The Fed chief said Trump had mistakenly included the price tag of another Fed building that had been upgraded in 2021. “You just added in a third building. … It was built five years ago,” Powell said. “It’s not new.”
The president later reiterated his ongoing demand for lower interest rates. At the tour’s conclusion, he dialed down his criticism somewhat. “I don’t want to put that in this category,” Trump said when asked if the cost overruns were a fireable offense. “This is a very expensive job. It got out of control, and that happens.”
Trump is only the third president to visit the Fed in an official capacity, an extremely rare occurrence that illustrates the institution’s usual insulation from politics. President George W. Bush was the last one who made the trek in 2006 for Ben Bernanke’s swearing-in as central bank chief.
Administration officials and their allies have latched onto the ongoing Fed upgrades to its Washington headquarters to allege Powell has bungled the project and to build a case to fire him for cause. The president has mused about firing Powell, only to later downplay the possibility amid warnings of the chaos it could unleash in financial markets. He has been furious about the central bank sitting still on interest rates, arguing it causes the U.S. to overpay interest on its national debt.
Trump joined a visit arranged by White House adviser James Blair, White House budget chief Russell Vought, and Federal Housing Finance Agency director Bill Pulte. The trio form the nucleus of Trump’s scorched-earth campaign against the Fed for its decision not to lower interest rates so far this year. Trump’s tour of the renovation site lasted just over an hour, per the White House schedule. Senate Banking Committee Chair Tim Scott of South Carolina also toured the site.
“What we don’t want to do is the Fed to be playing politics,” Republican Sen. Markwayne Mullin of Oklahoma, a close Trump ally who believes Powell should step aside, said earlier in the day. “And it appears like it is being political right now.”
Trump administration officials had said the president won’t take the drastic step of firing Powell, and will allow him to serve out the last nine months of his term, which ends next May. Legal experts say that Trump ousting Powell would likely set off a lengthy court battle with no guarantee of success for the president.
“He’s not going to fire him,” Treasury Secretary Scott Bessent told MSNBC on Wednesday.
Still, Bessent has aligned himself with the rest of the Trump administration by urging an expansive probe into the Fed’s non-monetary policy operations. He called the Fed “an unaccountable agency” in a Thursday Fox Business interview.
There has long been a bipartisan deference to the Fed in its dual mandate of ensuring stable prices and maximum employment. But there might be a shift underway among Republicans who are lending backup to Trump and demanding more information from the Fed.

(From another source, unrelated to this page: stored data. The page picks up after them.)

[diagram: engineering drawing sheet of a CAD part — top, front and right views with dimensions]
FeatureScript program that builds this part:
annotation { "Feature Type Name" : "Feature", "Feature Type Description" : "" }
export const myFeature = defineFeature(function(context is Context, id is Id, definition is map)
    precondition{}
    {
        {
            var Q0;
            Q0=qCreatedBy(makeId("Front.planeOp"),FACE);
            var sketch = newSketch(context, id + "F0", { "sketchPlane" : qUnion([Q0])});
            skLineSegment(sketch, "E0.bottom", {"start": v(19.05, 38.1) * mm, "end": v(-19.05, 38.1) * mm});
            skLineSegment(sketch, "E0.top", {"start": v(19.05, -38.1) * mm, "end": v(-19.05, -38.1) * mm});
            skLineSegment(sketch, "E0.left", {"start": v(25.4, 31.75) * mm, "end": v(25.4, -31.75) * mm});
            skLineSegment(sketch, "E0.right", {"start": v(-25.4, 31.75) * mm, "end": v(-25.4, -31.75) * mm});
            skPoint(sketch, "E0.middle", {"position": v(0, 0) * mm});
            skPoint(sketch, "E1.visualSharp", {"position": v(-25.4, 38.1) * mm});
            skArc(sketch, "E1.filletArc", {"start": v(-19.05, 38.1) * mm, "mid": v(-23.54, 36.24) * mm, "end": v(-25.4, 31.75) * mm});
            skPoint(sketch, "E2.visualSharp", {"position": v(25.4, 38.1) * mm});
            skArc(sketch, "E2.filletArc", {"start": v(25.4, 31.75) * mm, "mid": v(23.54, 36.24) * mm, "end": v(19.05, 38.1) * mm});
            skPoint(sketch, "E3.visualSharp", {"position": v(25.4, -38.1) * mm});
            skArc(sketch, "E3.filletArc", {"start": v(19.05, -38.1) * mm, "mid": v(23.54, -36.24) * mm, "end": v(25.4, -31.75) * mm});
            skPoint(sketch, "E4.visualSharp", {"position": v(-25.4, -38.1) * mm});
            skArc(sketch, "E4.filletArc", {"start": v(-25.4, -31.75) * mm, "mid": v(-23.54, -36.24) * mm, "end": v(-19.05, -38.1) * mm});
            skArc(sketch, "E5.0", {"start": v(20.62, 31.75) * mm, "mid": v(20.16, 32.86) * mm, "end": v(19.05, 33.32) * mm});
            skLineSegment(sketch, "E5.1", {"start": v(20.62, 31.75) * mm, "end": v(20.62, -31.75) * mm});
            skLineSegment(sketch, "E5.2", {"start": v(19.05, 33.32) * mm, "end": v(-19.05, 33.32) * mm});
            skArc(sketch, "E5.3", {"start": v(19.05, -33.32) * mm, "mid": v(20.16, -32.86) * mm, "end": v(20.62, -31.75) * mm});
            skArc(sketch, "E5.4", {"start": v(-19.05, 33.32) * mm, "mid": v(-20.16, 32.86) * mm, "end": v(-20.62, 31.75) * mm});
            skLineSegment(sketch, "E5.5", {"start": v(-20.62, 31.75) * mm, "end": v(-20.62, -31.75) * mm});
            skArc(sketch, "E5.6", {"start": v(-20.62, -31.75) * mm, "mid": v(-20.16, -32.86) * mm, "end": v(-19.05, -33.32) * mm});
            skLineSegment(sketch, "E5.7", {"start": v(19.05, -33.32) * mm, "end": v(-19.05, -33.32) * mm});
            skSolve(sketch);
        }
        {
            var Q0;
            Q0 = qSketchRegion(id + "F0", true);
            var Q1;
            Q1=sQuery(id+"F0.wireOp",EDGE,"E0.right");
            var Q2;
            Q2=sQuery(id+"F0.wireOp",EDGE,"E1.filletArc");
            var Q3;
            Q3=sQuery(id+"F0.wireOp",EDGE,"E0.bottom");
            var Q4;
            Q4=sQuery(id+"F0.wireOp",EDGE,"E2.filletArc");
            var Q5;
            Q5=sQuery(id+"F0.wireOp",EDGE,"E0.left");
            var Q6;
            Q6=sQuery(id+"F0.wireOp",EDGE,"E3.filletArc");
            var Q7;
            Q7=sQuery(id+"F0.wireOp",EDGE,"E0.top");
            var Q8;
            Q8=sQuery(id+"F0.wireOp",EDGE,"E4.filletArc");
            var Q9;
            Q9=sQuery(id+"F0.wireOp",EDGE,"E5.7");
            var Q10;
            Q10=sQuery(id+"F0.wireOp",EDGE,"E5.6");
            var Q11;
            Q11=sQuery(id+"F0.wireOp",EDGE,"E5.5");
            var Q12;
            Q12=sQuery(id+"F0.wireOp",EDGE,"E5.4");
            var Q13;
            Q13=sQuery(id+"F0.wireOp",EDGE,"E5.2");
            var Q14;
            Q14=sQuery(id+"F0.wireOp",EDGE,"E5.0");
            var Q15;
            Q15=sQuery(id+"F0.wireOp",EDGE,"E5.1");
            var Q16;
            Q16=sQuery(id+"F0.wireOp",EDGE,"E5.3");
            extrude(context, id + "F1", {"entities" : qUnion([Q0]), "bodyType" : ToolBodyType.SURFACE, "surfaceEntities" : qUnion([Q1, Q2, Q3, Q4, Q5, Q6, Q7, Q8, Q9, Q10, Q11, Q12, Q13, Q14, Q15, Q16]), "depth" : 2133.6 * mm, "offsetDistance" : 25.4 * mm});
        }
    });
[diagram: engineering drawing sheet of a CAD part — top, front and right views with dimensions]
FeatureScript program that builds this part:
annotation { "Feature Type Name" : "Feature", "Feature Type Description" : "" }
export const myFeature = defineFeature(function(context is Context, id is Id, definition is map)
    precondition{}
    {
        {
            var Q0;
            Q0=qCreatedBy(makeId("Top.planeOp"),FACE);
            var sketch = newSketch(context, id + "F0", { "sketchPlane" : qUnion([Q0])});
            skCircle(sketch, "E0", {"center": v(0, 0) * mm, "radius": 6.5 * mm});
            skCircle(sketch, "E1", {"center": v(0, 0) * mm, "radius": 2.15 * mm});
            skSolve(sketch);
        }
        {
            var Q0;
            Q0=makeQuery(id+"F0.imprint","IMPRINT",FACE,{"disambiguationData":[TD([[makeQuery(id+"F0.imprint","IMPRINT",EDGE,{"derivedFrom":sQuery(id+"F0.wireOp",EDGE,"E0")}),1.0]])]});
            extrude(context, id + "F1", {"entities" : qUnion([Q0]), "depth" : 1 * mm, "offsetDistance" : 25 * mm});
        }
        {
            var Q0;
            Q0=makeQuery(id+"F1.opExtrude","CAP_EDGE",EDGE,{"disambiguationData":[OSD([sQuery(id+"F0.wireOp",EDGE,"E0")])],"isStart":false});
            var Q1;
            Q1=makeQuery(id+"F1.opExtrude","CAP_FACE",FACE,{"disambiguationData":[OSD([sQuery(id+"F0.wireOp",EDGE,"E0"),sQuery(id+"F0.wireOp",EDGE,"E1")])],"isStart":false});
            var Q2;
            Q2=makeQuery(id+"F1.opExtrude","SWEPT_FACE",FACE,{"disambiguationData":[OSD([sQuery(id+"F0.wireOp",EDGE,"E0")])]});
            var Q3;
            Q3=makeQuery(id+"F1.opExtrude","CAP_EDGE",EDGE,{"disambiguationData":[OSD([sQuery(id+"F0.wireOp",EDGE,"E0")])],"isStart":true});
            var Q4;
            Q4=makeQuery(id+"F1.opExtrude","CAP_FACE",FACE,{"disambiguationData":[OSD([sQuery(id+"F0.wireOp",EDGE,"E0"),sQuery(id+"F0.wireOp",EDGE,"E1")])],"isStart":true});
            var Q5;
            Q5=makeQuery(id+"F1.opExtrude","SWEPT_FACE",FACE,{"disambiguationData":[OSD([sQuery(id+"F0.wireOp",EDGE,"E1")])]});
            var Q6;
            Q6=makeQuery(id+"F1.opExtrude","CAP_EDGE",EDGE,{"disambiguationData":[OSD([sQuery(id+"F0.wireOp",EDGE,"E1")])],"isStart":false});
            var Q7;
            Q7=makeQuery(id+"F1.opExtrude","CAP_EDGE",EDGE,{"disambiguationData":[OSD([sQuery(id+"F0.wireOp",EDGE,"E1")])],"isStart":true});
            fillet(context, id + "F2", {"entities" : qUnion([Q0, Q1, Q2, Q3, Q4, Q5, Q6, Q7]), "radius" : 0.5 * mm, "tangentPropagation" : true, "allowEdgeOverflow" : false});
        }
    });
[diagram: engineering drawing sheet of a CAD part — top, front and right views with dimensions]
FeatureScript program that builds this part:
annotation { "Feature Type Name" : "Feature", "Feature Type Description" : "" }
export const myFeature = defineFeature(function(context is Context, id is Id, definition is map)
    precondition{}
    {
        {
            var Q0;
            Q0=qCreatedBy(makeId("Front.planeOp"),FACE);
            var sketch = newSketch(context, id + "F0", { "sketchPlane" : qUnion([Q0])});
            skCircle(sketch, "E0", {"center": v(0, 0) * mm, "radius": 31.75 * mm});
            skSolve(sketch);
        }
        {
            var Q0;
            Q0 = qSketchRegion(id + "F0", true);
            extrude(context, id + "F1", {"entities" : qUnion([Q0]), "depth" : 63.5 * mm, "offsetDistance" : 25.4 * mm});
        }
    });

On Thursday, GOP Rep. Dan Meuser of Pennsylvania, who chairs a House subcommittee on Oversight and Investigations, sent a letter to Powell seeking more information about the project.
“The Committee is committed to getting answers to better understanding the Federal Reserve’s building renovations,” Brooke Nethercott, a spokesperson for Republicans on the House Financial Services Committee, said in a statement.
That followed a Wednesday letter from Scott to Powell pushing for more documentation to support Powell’s testimony about the renovation.
Still, other corners of the GOP aren’t joining the Trump-led firefight against the Fed.
“‘I’ve said it from day one, it works better for the administration if they can show these folks as being independent and supporting them,” said Republican Sen. Mike Rounds of South Dakota, another member of the banking panel.
Douglas Holtz-Eakin, president of the conservative American Action Forum, called the Trump visit “a sideshow.”
Powell has defended his handling of the renovation project, and sent a letter to the White House last week saying his testimony to Congress about the upgrades were accurate. The Fed published a video of the construction site this week in a Q&A page that showed the installation of blast-resistant windows among other refurbishments.